Oh, God. So there’d probably been a camera back there after all. She prayed the three had gotten close enough to the barn to help if things started to unravel.

“What part of that didn’t you understand?” the kidnapper taunted over the cries of the baby. “Call your backup and tell them to stop. If they move another inch forward, I shoot Mrs. Collier and hightail it out of here with the kid. Remember what I said about sending the brat to Mexico. And trust me, I don’t care what kind of
family
he ends up with.”

Slade mumbled some profanity, but he made the call and told his brothers and the sheriff to hold their position. “What now?” he snapped to the kidnapper.

“You drive to the barn. Stop directly in front of the door and wait until you hear from me.”

“Don’t let him shoot me!” she heard Nadine yell.

The woman genuinely sounded terrified, but Maya wasn’t ready to trust anyone other than Slade and his family.

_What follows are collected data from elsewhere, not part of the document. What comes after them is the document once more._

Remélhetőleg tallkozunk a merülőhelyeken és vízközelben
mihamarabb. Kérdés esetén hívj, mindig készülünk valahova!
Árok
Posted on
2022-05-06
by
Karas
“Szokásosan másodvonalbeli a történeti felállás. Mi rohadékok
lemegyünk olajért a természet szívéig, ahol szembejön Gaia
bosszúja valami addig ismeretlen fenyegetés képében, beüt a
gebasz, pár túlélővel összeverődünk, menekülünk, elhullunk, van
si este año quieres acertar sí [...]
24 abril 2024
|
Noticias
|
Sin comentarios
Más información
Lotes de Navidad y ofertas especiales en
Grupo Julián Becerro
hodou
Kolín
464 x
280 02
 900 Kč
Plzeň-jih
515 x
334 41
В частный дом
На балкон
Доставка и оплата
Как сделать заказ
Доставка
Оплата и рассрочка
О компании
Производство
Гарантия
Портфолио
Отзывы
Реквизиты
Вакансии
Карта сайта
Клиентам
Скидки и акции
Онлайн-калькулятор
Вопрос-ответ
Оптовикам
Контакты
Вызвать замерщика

“Stay down,” Slade repeated to her, and he did as the kidnapper had asked. He pulled the truck to a stop and waited. They didn’t have to wait long. His phone rang just a few seconds later.

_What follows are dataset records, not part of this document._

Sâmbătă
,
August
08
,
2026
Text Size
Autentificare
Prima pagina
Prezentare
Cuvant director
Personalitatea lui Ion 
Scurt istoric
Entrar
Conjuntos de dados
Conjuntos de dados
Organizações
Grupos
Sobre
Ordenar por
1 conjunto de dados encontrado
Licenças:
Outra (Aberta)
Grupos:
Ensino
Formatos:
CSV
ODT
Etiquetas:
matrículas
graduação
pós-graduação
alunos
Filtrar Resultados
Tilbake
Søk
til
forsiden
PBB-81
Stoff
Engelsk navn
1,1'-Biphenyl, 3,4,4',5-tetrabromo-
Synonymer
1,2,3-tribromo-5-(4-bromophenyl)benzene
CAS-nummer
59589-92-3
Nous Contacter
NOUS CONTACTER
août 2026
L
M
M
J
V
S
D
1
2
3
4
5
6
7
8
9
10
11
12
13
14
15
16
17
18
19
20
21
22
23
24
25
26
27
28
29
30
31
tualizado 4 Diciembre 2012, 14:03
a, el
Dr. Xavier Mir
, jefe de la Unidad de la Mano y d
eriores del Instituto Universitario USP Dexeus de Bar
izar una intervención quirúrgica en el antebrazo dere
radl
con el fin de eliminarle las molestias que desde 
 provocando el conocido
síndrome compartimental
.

“Don’t think about trying to take me out,” the kidnapper warned, “because I got the kid in my arms. And I’ve put a few security measures in place to make sure you don’t try to blow off my head.”

He’s up and moving,
Declan mouthed.

Even though Maya couldn’t see what was happening, from the sound of it, the barn door opened and the baby’s cries got louder. That cut her to the core. Even though the child was too young to understand what was going on, he might be hungry or worse. God knows what kind of care this monster had given the precious baby.

“How much money did you bring?” the kidnapper asked Slade.

“At least thirty grand. It was everything we had in the safe.”

The man made a sound of disapproval. “I wanted more, but I guess that’ll have to do. The next kid will cost you a lot more.”

Maya wasn’t sure whether to be relieved or terrified that he had both babies and was willing to ransom them. Maybe this meant they’d soon recover both children. And maybe it also meant the threat to Evan was over.

“Where’s the other baby?” Slade snapped.

“That’s a secret.” It sounded as if the guy was smiling, and Maya wished she could slap him for that. Or better yet, get Slade to beat him to a pulp. She hated this monster for putting the babies in danger.

“Just focus on getting this kid for now. We’ll work out the details of the other later. Oh, and if you or your marshal brothers decide to put a bullet in me, I think you should know that’d be like putting a bullet in both kids. As you can see, I’m holding this one, and if I’m dead and gone, the other kid will just disappear.”